» What you need to do: Can you rewrite the material from the line containing "text 1. **our8231" through the line containing "text ✅ Keep", inclusive, with "congregation" swapped for "parish" and nothing else changed?

** begin Record excerpts **

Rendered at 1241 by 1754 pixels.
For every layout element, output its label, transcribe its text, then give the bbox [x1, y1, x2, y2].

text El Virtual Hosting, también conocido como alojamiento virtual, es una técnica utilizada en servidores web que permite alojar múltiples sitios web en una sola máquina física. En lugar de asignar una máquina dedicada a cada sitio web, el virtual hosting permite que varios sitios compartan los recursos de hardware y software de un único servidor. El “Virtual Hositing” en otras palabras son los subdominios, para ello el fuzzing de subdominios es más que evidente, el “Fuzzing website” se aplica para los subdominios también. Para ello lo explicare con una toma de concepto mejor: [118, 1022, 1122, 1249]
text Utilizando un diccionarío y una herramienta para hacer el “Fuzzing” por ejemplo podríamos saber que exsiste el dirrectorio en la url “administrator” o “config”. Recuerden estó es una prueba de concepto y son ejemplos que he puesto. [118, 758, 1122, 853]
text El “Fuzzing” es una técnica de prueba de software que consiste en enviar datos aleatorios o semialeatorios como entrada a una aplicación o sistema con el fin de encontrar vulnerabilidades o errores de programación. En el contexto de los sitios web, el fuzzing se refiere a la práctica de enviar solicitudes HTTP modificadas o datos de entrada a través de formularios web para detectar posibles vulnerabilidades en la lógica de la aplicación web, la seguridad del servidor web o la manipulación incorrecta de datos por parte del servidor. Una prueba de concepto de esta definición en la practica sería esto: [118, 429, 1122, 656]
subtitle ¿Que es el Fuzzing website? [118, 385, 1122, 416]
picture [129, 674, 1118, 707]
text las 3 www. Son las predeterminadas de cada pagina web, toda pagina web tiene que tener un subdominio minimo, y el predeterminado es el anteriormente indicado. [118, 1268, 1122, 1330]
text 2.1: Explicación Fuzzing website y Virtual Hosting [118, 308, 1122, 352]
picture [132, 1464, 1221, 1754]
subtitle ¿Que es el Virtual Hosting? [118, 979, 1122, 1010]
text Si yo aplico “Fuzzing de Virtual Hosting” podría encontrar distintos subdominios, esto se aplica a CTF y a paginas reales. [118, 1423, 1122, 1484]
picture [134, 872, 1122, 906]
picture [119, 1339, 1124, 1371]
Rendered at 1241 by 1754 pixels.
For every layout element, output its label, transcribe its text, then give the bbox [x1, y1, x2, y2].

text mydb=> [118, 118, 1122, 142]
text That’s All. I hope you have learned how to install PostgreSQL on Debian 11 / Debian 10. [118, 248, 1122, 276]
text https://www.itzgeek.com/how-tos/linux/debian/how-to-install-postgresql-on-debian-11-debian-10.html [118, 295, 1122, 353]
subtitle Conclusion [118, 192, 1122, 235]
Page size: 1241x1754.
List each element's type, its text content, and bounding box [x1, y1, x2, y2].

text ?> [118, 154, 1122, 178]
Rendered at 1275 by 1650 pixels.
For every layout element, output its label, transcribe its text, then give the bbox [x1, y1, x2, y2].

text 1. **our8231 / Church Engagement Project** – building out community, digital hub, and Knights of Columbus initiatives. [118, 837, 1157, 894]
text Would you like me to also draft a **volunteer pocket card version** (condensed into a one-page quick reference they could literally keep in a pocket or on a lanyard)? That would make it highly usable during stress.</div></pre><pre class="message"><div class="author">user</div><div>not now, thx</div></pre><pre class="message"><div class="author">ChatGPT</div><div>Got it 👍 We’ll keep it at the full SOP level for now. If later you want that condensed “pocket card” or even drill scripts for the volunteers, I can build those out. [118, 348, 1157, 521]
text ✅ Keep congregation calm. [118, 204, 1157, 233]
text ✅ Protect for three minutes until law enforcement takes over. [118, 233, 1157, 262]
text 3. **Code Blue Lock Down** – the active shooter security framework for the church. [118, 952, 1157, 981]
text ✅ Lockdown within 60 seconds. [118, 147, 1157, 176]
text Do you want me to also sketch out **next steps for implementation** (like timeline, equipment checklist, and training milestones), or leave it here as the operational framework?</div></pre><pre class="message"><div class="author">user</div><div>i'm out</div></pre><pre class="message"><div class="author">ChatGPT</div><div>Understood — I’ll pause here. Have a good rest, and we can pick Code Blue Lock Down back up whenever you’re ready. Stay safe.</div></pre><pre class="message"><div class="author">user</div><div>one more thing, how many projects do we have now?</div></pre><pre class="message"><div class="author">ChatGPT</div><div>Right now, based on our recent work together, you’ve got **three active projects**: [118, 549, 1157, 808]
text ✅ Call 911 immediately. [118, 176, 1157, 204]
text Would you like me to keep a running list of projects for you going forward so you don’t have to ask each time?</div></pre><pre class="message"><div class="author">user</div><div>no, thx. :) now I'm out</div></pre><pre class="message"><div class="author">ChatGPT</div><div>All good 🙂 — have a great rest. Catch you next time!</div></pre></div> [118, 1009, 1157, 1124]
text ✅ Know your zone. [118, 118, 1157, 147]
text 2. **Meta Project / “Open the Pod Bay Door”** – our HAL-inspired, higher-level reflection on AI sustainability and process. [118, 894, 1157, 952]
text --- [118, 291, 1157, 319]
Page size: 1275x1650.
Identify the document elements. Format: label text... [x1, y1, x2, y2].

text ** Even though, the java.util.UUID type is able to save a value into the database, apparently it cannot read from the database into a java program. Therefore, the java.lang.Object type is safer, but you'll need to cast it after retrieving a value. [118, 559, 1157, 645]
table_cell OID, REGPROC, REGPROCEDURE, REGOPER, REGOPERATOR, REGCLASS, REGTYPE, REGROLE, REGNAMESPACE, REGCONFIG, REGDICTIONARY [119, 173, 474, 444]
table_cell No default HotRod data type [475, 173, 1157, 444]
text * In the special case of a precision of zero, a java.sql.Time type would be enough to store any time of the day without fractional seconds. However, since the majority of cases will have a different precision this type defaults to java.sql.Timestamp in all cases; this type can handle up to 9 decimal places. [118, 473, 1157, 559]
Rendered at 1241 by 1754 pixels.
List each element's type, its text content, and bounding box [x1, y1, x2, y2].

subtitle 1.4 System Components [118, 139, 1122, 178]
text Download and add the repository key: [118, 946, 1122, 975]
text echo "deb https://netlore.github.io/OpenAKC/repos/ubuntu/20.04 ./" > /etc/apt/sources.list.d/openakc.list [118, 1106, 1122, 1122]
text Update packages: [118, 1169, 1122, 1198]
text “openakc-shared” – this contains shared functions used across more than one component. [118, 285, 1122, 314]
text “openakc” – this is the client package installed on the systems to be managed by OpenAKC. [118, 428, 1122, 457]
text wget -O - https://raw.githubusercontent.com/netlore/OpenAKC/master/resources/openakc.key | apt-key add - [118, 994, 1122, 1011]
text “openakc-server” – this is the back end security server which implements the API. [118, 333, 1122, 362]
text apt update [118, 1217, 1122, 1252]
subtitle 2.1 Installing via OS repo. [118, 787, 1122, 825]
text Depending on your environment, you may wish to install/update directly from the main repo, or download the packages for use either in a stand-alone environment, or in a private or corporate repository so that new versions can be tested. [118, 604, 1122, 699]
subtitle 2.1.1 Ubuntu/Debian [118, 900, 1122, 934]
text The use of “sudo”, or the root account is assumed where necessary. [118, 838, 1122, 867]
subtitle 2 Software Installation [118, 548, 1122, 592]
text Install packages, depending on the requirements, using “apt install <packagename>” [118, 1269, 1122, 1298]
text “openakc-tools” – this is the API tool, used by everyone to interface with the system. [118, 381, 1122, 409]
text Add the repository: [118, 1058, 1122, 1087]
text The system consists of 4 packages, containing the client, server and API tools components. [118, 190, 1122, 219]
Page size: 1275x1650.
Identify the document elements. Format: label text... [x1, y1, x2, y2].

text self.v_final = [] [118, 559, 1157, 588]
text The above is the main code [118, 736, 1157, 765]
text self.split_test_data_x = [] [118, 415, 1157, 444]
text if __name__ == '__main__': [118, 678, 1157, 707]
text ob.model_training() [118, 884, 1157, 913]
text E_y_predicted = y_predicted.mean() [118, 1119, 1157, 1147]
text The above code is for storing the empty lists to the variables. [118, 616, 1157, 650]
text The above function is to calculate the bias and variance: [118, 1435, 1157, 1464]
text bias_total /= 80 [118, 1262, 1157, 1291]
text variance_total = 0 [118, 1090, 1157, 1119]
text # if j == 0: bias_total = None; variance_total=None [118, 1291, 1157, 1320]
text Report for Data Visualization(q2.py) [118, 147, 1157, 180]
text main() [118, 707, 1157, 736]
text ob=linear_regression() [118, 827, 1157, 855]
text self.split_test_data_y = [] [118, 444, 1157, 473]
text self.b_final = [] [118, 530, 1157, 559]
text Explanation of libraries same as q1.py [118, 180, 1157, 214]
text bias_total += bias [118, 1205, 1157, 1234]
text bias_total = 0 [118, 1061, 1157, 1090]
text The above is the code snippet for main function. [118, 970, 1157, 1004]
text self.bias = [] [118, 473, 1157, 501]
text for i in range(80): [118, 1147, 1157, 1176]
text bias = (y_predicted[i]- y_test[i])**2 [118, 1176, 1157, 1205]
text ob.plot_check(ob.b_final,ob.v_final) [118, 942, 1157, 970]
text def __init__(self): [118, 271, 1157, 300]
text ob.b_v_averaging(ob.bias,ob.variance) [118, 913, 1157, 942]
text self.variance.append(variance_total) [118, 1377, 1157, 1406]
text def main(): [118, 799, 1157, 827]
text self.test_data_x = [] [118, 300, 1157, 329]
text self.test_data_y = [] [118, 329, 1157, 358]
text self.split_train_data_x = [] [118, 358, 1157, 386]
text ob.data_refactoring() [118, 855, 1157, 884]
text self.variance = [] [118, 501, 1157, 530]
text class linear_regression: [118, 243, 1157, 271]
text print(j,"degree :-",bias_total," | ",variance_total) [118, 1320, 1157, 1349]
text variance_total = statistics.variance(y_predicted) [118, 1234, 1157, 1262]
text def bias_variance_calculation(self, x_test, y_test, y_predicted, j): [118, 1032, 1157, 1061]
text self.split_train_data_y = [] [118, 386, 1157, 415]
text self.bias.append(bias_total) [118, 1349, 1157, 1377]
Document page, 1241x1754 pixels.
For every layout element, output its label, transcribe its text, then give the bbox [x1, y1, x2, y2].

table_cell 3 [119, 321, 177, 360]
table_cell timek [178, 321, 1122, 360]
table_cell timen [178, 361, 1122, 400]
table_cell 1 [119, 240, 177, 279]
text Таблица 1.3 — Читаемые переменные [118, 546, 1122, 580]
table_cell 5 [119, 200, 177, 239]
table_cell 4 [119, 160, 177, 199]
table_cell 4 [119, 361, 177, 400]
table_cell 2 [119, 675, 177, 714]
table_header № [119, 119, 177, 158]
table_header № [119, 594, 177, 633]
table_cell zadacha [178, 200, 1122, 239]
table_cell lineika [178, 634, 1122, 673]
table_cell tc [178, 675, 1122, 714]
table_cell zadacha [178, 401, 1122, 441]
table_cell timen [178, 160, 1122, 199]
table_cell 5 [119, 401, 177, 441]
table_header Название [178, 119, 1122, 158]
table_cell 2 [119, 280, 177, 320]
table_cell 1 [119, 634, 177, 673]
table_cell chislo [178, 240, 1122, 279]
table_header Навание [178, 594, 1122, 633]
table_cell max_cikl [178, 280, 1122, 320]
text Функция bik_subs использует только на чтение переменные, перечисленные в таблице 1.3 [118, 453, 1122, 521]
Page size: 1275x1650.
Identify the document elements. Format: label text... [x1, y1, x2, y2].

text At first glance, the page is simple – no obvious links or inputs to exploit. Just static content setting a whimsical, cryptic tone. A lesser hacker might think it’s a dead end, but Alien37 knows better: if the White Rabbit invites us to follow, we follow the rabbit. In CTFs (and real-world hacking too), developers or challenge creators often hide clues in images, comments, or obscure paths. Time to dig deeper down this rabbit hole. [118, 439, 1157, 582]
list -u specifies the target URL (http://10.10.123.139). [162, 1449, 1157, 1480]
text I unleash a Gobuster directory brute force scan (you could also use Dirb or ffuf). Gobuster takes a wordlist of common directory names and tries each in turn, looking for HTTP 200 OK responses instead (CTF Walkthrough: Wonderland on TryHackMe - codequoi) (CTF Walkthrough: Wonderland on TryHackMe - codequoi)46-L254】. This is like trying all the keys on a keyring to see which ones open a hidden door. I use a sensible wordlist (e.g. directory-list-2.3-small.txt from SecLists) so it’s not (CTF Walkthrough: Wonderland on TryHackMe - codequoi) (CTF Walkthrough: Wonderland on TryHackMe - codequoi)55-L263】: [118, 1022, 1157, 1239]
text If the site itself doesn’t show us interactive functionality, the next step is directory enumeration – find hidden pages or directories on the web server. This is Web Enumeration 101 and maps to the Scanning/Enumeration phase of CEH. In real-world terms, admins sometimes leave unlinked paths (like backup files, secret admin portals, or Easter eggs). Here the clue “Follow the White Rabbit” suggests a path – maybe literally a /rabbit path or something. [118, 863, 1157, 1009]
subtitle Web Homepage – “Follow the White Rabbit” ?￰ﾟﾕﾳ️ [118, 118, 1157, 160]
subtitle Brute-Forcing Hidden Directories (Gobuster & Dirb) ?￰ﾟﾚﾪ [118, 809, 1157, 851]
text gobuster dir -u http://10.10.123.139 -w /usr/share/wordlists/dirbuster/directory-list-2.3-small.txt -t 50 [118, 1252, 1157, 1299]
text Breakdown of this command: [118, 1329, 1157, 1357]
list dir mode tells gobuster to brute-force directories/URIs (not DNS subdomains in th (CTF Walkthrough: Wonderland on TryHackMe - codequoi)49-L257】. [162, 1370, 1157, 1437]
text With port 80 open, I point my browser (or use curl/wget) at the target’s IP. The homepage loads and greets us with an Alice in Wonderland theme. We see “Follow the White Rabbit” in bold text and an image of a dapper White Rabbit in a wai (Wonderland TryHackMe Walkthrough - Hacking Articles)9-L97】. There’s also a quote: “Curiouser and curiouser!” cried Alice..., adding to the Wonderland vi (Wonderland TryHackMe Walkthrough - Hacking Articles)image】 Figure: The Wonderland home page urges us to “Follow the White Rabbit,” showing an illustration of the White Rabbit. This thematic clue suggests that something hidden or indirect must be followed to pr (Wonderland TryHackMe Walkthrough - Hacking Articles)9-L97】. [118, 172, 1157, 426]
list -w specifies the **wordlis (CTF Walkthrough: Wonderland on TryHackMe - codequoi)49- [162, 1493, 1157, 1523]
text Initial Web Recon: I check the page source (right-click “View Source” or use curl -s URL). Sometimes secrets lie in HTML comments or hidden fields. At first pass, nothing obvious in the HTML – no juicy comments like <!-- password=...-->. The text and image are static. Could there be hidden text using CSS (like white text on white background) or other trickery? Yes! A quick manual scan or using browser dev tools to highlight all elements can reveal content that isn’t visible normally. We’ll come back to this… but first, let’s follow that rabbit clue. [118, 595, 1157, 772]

** end Record excerpts **

» Full response:
text 1. **our8231 / Church Engagement Project** – building out community, digital hub, and Knights of Columbus initiatives. [118, 837, 1157, 894]
text Would you like me to also draft a **volunteer pocket card version** (condensed into a one-page quick reference they could literally keep in a pocket or on a lanyard)? That would make it highly usable during stress.</div></pre><pre class="message"><div class="author">user</div><div>not now, thx</div></pre><pre class="message"><div class="author">ChatGPT</div><div>Got it 👍 We’ll keep it at the full SOP level for now. If later you want that condensed “pocket card” or even drill scripts for the volunteers, I can build those out. [118, 348, 1157, 521]
text ✅ Keep parish calm. [118, 204, 1157, 233]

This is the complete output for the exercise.